● **Your objective**: Do the following statements agree with the abstract below on nuclear quantum effects in light-harvesting complexes? For each, answer yes or no and quote the words of the abstract that decide it. (a) In the classical treatment, high-frequency vibrations speed up the energy transfer. (b) In the Fenna–Matthews–Olson complex, the quantum treatment makes the transfer 1.5 times slower than the classical one. (c) The classical treatment fails to reproduce the long-time equilibrium populations of the chromophores.

● **Provided passage**:
►
Nuclear quantum effects slow down the energy transfer in biological light-harvesting complexes

Abstract: We assess how quantum-mechanical effects associated with high-frequency chromophore vibrations influence excitation energy transfer in biological light-harvesting complexes. We begin with a mixed quantum-classical theory that combines a quantum description of the electronic motion with a classical description of the nuclear motion in a way that is consistent with the quantum-classical equilibrium distribution. We then include nuclear quantum effects in this theory with a variational polaron transformation of the high frequency vibrational modes. This approach is validated by comparison with fully quantum mechanical benchmark calculations and then applied to three prototypical biological light-harvesting complexes. We find that high-frequency vibrations delay the energy transfer in the quantum treatment, but accelerate it in the classical treatment. For the inter-ring transfer in the light-harvesting complex 2 of purple bacteria, the transfer rate is a factor of 1.5 times slower in the quantum treatment than the classical. The transfer timescale in the Fenna--Matthews--Olson complex is essentially the same in both cases, whereas the transfer in light-harvesting complex II of spinach is 1.7 times slower in the quantum treatment. In all cases, the quantum mechanical long-time equilibrium populations of the chromophores are well reproduced by the classical treatment, suggesting that nuclear quantum effects are generally unimportant for the directionality of energy transfer. Nuclear quantum effects do however reduce the transfer rate in systems with large excitonic energy gaps and strong vibronic coupling to high-frequency vibrational modes.
◄
● **Information given**:
►
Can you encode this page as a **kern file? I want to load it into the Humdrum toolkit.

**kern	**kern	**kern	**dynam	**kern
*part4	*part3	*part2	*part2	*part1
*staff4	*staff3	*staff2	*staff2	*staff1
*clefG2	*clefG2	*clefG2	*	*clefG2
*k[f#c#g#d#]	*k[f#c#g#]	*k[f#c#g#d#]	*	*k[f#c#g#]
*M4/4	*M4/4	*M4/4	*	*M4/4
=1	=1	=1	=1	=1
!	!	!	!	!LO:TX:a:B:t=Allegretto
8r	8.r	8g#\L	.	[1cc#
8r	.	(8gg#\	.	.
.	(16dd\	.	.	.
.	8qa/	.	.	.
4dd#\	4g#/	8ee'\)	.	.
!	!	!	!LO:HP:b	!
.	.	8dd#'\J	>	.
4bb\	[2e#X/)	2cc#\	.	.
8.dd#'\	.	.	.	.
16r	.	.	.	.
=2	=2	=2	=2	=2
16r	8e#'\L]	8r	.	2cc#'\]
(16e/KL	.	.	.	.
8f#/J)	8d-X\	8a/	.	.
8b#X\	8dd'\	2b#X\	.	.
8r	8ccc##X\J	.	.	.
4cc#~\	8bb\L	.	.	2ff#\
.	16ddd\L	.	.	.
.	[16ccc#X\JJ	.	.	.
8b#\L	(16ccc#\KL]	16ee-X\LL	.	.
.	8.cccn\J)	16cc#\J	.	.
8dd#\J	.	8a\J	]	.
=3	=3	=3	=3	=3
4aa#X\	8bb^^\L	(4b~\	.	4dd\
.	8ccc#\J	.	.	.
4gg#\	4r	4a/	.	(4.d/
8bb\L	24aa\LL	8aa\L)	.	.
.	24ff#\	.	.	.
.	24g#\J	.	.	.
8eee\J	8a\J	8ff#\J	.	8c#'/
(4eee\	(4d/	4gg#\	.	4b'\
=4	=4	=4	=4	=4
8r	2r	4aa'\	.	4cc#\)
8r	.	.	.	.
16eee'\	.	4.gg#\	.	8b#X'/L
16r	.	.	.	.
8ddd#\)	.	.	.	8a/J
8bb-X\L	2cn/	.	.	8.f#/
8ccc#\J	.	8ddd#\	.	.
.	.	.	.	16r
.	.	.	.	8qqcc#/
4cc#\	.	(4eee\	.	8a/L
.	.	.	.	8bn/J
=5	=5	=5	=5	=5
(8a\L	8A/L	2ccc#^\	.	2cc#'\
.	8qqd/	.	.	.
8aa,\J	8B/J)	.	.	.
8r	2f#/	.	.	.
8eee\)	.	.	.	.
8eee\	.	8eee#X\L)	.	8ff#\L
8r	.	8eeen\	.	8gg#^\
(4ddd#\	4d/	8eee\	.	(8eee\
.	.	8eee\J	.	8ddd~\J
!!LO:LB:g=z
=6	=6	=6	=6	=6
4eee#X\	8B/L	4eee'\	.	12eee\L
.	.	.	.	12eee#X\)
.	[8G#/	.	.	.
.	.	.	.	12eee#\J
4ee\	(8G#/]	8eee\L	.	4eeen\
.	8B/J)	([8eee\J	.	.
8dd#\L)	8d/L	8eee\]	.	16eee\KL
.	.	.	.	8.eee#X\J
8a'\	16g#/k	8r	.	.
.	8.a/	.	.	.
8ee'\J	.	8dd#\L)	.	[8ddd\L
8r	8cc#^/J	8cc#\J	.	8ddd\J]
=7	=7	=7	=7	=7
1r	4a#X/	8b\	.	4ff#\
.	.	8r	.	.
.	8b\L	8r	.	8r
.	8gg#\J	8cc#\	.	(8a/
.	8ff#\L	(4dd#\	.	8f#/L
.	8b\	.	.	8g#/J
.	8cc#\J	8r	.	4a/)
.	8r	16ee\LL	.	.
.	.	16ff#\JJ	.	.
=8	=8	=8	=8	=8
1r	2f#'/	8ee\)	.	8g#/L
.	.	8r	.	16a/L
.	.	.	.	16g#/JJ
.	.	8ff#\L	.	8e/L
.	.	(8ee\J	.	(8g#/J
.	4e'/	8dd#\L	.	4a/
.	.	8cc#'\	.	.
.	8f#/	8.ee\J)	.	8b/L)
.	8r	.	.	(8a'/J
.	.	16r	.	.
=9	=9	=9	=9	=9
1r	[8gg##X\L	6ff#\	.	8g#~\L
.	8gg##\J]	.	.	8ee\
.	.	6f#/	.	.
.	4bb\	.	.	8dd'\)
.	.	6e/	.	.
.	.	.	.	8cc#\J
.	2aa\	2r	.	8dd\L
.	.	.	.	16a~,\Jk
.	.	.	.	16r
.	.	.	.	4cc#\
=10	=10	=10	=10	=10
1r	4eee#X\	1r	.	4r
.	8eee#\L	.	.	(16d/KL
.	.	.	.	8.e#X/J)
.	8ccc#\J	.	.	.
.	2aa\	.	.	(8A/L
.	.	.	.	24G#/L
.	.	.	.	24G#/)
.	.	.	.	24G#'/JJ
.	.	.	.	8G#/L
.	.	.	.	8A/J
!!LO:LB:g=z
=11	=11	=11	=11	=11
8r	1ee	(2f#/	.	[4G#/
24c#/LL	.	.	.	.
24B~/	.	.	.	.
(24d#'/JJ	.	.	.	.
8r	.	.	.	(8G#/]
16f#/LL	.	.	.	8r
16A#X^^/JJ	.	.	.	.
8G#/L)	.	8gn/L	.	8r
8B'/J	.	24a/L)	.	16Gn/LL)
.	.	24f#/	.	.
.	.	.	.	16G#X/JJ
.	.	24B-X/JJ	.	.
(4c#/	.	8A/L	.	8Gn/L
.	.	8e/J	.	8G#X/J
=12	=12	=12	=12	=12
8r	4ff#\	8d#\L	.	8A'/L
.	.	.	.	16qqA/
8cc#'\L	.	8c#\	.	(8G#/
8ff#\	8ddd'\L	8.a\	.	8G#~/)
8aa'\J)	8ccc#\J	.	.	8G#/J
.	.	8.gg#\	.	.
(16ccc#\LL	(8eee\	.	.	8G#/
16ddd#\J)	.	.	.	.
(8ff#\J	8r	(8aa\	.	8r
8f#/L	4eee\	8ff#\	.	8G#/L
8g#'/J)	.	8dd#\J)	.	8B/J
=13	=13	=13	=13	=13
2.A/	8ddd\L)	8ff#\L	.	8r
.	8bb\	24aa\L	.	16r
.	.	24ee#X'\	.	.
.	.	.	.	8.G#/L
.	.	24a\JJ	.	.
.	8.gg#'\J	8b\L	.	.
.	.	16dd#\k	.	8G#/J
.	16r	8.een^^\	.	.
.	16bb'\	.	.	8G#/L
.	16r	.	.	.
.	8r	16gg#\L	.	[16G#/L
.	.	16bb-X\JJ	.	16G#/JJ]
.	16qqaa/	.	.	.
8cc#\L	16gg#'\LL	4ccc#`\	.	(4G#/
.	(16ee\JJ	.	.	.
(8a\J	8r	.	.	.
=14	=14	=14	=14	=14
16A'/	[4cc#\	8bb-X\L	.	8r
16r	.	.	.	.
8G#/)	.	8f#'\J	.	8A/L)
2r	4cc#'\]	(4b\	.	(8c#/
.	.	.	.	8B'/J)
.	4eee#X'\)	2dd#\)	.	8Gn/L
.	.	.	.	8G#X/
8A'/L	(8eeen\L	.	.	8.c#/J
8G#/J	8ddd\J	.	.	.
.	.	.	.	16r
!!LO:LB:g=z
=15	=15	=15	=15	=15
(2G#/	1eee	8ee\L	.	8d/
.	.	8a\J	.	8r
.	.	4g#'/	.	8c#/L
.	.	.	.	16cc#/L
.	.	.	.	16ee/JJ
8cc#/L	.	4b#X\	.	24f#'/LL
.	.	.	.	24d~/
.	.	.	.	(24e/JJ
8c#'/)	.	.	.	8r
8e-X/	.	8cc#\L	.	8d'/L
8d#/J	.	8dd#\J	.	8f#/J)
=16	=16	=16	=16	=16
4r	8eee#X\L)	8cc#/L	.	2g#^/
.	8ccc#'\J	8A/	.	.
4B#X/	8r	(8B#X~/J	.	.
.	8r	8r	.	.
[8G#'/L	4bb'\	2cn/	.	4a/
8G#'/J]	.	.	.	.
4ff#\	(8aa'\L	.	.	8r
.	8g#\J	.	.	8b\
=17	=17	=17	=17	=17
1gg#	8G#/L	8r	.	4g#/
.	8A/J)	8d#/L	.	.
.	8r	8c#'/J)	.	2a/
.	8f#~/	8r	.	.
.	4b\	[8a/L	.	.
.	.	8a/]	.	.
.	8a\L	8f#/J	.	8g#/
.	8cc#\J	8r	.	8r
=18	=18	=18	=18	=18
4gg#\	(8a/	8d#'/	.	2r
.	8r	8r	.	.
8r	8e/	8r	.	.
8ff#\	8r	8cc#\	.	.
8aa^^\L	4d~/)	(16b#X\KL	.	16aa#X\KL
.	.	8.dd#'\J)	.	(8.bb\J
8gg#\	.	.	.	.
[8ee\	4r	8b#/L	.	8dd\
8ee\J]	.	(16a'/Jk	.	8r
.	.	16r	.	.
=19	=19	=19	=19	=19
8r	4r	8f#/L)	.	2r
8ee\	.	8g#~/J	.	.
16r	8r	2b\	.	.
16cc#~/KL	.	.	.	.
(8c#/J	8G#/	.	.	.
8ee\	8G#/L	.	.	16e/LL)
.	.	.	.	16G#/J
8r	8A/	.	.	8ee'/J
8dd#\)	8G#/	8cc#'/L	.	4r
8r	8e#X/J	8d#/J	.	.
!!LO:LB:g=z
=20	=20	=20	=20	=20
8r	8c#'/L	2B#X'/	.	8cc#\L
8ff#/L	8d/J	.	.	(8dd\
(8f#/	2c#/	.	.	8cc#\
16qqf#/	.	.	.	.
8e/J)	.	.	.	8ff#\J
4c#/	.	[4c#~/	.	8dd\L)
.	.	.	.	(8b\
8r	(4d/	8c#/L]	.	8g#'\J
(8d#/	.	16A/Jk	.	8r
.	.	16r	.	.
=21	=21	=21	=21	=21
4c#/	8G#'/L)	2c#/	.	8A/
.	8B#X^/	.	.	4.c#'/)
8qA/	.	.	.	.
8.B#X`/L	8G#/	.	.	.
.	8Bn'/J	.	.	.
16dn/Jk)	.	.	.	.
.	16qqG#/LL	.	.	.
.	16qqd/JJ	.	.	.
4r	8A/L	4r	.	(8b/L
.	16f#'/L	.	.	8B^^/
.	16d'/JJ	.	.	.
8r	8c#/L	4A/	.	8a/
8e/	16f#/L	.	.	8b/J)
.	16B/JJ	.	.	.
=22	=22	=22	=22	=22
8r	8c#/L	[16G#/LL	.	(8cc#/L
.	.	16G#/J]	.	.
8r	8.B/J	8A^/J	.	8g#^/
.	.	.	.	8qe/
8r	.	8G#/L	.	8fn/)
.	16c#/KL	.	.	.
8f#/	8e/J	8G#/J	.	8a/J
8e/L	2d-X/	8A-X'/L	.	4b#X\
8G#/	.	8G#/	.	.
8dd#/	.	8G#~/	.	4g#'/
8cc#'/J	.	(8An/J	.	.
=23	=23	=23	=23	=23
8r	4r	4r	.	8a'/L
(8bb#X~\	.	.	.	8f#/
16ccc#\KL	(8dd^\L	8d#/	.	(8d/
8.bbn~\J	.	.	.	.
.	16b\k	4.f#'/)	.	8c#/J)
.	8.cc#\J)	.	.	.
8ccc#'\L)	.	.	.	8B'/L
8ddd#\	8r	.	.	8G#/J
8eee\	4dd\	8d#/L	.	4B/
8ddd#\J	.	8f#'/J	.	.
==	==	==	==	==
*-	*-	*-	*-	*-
◄
● **Result for this exercise**:
(a) Yes: "but accelerate it in the classical treatment."
(b) No: "The transfer timescale in the Fenna--Matthews--Olson complex is essentially the same in both cases"
(c) No: "the quantum mechanical long-time equilibrium populations of the chromophores are well reproduced by the classical treatment"